La notaire normalement prudent fait des efforts suffisants!

En contrepartie de la confiance accordée par le client au notaire en tant qu’officier public, le devoir de conseil qui incombe au notaire en vertu de l’article 9, § 1, alinéa 3 de la loi sur les notaires s’applique. Le notaire doit toujours informer chaque partie des droits, obligations et charges découlant des actes juridiques dans lesquels ils sont impliqués et il doit, en outre, conseiller toutes les parties de manière impartiale. Ce devoir de conseil et d’information comprend, entre autres, un devoir de recherche et d’enquête.

Par un récent arrêt du 7 mai 2020 (n° C.19.0273.N), la Cour de cassation s’est prononcée sur une affaire dans laquelle le notaire instrumentant avait mal décrit le bien dans l’acte notarié lors de la vente/achat d’un appartement. Dans l’acte de base de l’immeuble le notaire avait mentionné qu’une des chambres de l’appartement donnait accès au jardin. Cette description a par la suite été reprise par le notaire instrumentant dans l’acte notarié concernant la vente/l’achat de l’appartement. Cependant, dans la pratique, la chambre en question n’avait qu’une fenêtre ronde et donc aucun accès direct au jardin. De plus, cette construction effective était conforme aux plans de construction autorisés qui avaient été remis par le constructeur au notaire. Le notaire a donc été accusé d’une faute professionnelle, à savoir la description fautive de la propriété dans l’acte de base et dans l’acte notarié, en raison de l’absence d’examen concret ou d’une analyse insuffisante des plans d’urbanisme.

La Cour d’appel d’Anvers a jugé qu’on ne pouvait pas attendre du notaire, lorsqu’il décrit un bien immobilier, qu’il vérifie à chaque fois si cette description correspond également aux plans d’urbanisme approuvés, même s’il en dispose. Les juges d’appel ont donc décidé que le notaire ne pouvait être tenu responsable d’aucune faute. Sa responsabilité n’était pas engagée, d’autant plus que, selon la Cour d’appel, le constructeur lui-même avait été négligent.

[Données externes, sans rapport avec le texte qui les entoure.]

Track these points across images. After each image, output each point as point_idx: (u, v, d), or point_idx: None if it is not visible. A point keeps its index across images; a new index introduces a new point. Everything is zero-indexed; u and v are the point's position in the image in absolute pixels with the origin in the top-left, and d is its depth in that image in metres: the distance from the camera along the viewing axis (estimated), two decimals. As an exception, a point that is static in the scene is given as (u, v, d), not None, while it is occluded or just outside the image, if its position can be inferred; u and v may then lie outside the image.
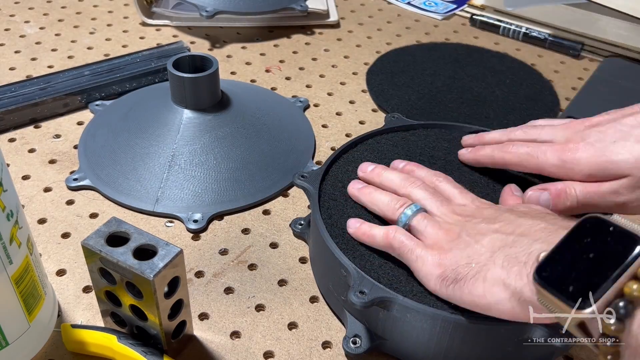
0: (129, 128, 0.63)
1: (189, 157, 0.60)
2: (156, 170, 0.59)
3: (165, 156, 0.59)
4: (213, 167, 0.60)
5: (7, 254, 0.39)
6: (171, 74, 0.60)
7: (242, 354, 0.46)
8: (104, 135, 0.64)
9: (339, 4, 0.95)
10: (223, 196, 0.59)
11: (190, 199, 0.58)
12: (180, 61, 0.61)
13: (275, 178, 0.61)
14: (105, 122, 0.66)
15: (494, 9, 0.92)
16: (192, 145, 0.60)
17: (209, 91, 0.61)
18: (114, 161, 0.61)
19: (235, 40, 0.85)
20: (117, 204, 0.58)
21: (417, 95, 0.74)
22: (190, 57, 0.62)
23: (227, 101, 0.64)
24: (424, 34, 0.89)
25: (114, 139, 0.62)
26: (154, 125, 0.62)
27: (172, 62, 0.60)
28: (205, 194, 0.58)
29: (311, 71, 0.79)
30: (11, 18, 0.86)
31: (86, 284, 0.51)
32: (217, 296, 0.51)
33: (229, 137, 0.61)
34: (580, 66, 0.83)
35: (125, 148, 0.61)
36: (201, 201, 0.58)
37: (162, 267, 0.39)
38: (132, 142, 0.61)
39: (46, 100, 0.68)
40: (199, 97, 0.61)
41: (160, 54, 0.76)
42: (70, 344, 0.45)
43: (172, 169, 0.59)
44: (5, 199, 0.38)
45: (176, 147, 0.60)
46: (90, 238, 0.41)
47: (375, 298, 0.41)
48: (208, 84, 0.61)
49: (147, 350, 0.43)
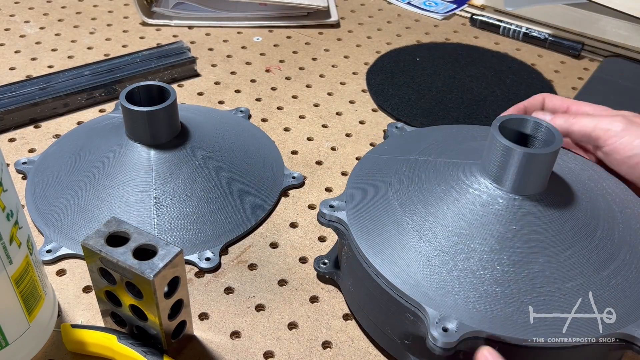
0: (90, 179, 0.55)
1: (174, 194, 0.55)
2: (144, 217, 0.53)
3: (147, 200, 0.54)
4: (203, 199, 0.55)
5: (7, 253, 0.39)
6: (129, 110, 0.54)
7: (242, 354, 0.46)
8: (59, 193, 0.56)
9: (339, 4, 0.95)
10: (225, 226, 0.55)
11: (192, 238, 0.54)
12: (131, 94, 0.55)
13: (264, 193, 0.59)
14: (49, 179, 0.58)
15: (494, 9, 0.92)
16: (173, 181, 0.55)
17: (171, 122, 0.56)
18: (89, 220, 0.54)
19: (235, 40, 0.85)
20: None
21: (417, 95, 0.74)
22: (141, 88, 0.56)
23: (185, 128, 0.59)
24: (424, 34, 0.89)
25: (75, 194, 0.55)
26: (121, 170, 0.55)
27: (125, 96, 0.54)
28: (205, 229, 0.54)
29: (311, 71, 0.79)
30: (11, 18, 0.86)
31: (86, 284, 0.51)
32: (217, 296, 0.51)
33: (206, 164, 0.57)
34: (580, 66, 0.83)
35: (96, 202, 0.54)
36: (204, 236, 0.54)
37: (162, 267, 0.39)
38: (103, 194, 0.54)
39: (46, 100, 0.67)
40: (163, 129, 0.56)
41: (160, 53, 0.76)
42: (70, 344, 0.45)
43: (160, 210, 0.54)
44: (5, 199, 0.38)
45: (156, 187, 0.54)
46: (90, 238, 0.41)
47: (462, 335, 0.37)
48: (170, 114, 0.55)
49: (147, 350, 0.43)
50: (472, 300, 0.39)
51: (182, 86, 0.75)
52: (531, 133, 0.45)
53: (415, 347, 0.41)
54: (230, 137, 0.62)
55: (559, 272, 0.40)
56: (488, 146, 0.43)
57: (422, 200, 0.45)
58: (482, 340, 0.38)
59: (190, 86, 0.75)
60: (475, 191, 0.44)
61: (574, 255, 0.41)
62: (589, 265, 0.41)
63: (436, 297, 0.40)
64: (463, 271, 0.41)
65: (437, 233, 0.42)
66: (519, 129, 0.45)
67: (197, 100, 0.73)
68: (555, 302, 0.39)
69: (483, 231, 0.42)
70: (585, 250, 0.42)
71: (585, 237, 0.42)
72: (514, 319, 0.39)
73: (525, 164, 0.42)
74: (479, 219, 0.42)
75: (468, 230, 0.42)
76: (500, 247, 0.41)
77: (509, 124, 0.44)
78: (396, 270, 0.41)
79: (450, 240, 0.42)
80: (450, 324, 0.38)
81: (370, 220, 0.45)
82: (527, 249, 0.41)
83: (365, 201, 0.46)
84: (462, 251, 0.41)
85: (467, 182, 0.44)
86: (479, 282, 0.40)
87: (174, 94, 0.55)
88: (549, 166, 0.43)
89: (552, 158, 0.42)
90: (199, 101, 0.73)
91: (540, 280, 0.40)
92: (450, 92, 0.75)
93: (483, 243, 0.41)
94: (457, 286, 0.40)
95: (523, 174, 0.42)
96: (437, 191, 0.45)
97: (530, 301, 0.39)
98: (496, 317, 0.39)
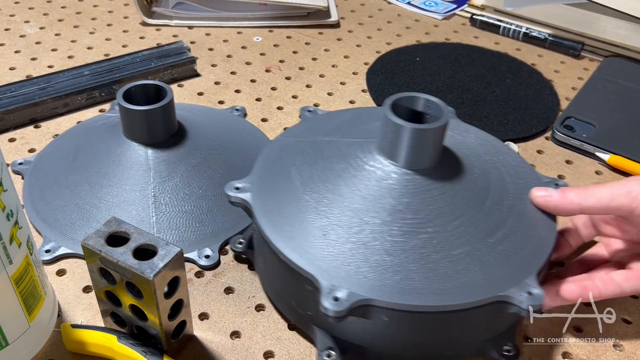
0: (88, 179, 0.55)
1: (172, 192, 0.55)
2: (142, 216, 0.54)
3: (146, 198, 0.54)
4: (202, 197, 0.55)
5: (7, 253, 0.39)
6: (126, 109, 0.54)
7: (242, 354, 0.46)
8: (57, 194, 0.56)
9: (339, 4, 0.95)
10: (223, 224, 0.55)
11: (191, 236, 0.54)
12: (129, 94, 0.55)
13: None
14: (46, 179, 0.58)
15: (494, 8, 0.92)
16: (171, 179, 0.55)
17: (168, 121, 0.56)
18: (87, 219, 0.54)
19: (235, 40, 0.85)
20: None
21: (417, 95, 0.74)
22: (138, 87, 0.56)
23: (182, 127, 0.59)
24: (424, 34, 0.89)
25: (74, 194, 0.55)
26: (119, 169, 0.55)
27: (122, 95, 0.54)
28: (204, 226, 0.54)
29: (311, 71, 0.79)
30: (11, 18, 0.86)
31: (86, 284, 0.51)
32: (217, 296, 0.51)
33: (204, 162, 0.57)
34: (580, 66, 0.83)
35: (94, 202, 0.54)
36: (203, 234, 0.54)
37: (162, 267, 0.39)
38: (101, 193, 0.55)
39: (46, 100, 0.67)
40: (160, 128, 0.56)
41: (160, 53, 0.76)
42: (70, 344, 0.45)
43: (159, 209, 0.54)
44: (5, 199, 0.38)
45: (154, 185, 0.54)
46: (90, 238, 0.41)
47: (352, 304, 0.40)
48: (167, 113, 0.56)
49: (147, 350, 0.43)
50: (363, 270, 0.42)
51: (182, 86, 0.75)
52: (423, 110, 0.47)
53: (318, 318, 0.42)
54: (227, 135, 0.62)
55: (447, 240, 0.43)
56: (382, 124, 0.45)
57: (322, 179, 0.47)
58: (374, 307, 0.41)
59: (190, 86, 0.75)
60: (371, 167, 0.46)
61: (463, 224, 0.44)
62: (476, 234, 0.44)
63: (330, 269, 0.42)
64: (355, 243, 0.43)
65: (334, 208, 0.45)
66: (411, 106, 0.47)
67: (197, 100, 0.73)
68: (441, 268, 0.42)
69: (376, 205, 0.44)
70: (474, 219, 0.44)
71: (475, 207, 0.45)
72: (402, 286, 0.41)
73: (415, 140, 0.44)
74: (373, 193, 0.45)
75: (362, 204, 0.44)
76: (392, 219, 0.43)
77: (401, 101, 0.46)
78: (293, 245, 0.43)
79: (345, 215, 0.44)
80: (341, 294, 0.40)
81: (273, 200, 0.47)
82: (417, 220, 0.43)
83: (270, 182, 0.48)
84: (355, 224, 0.43)
85: (365, 159, 0.47)
86: (370, 253, 0.42)
87: (171, 93, 0.55)
88: (438, 141, 0.45)
89: (440, 133, 0.45)
90: (199, 101, 0.72)
91: (428, 249, 0.42)
92: (450, 92, 0.75)
93: (375, 216, 0.44)
94: (350, 257, 0.42)
95: (414, 149, 0.44)
96: (337, 169, 0.47)
97: (418, 269, 0.42)
98: (385, 285, 0.41)
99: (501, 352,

Au terme de son arrêt du 7 mai 2020, la Cour de cassation rappelle à l’ordre les juges d’appel. Selon la Cour de cassation, le devoir de conseil et d’information qui incombe au notaire en vertu de l’article 9, § 1, troisième alinéa, de la loi sur le notariat doit être considéré comme une obligation de moyens dont le respect s’apprécie selon le comportement d’un notaire normalement diligent placé dans les mêmes circonstances. À cet égard, les connaissances et l’expérience des parties, leurs attentes légitimes et les informations dont dispose le notaire sont prises en compte. De la circonstance que le notaire n’avait pas réalisé les efforts suffisants pour effectuer un contrôle et une comparaison concrets de tous les actes et documents dont il disposait (plans de l’immeuble, acte de base et autres actes relatifs à la construction d’un immeuble à appartements, acte de vente individuel, …), les juges d’appel ne pouvaient pas valablement décider que le notaire n’avait pas commis de faute.

La Cour de cassation précise en outre la manière dont le comportement d’un notaire doit être évalué. On peut attendre du notaire qu’il établisse son acte en tenant compte de tous les documents en sa possession. Les parties doivent donc pouvoir compter sur le fait qu’il fait des efforts suffisants pour mettre ses connaissances et son expérience à leur service. Ce n’est que lorsqu’il leur a suffisamment indiqué les éventuels points difficiles de l’affaire et qu’ils décident néanmoins de ne pas tenir compte de ses conseils que le notaire peut se prémunir avec une certaine tranquillité d’esprit contre tout recours.